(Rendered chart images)
_ _ _ _
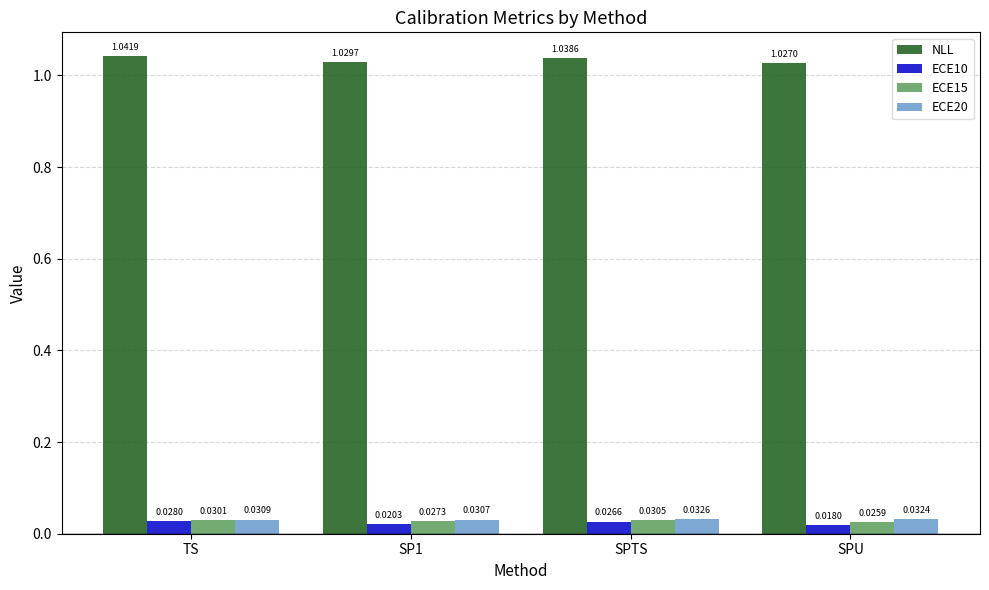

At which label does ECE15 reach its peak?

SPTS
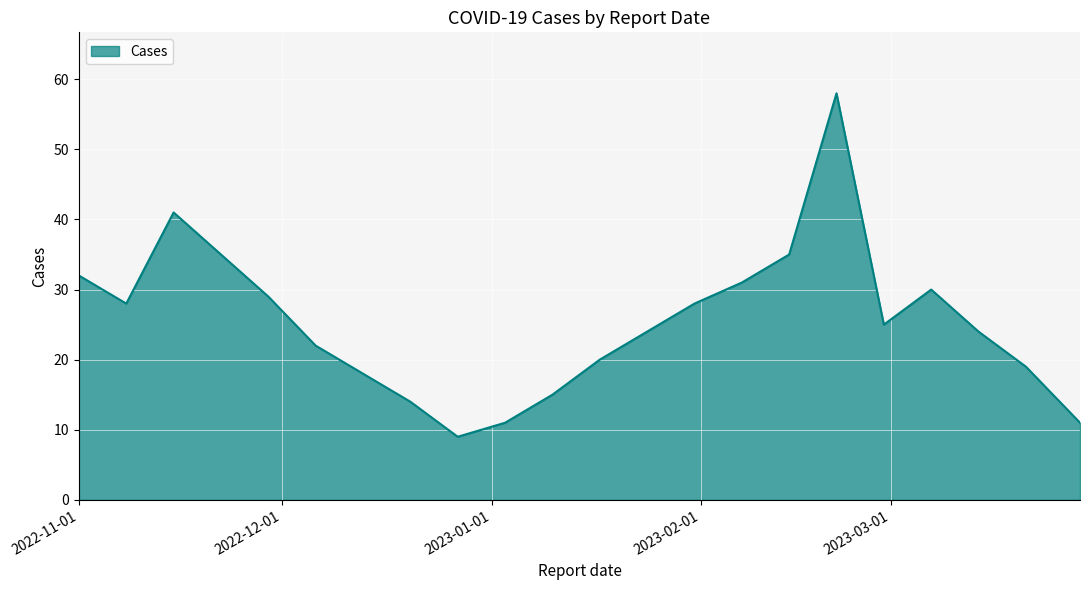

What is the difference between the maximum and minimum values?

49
_ _ _ _
Problem statement =>
Count the lines in the rows above that contain the string "What", with case counting. Reply with the number only.

The completed task =>
1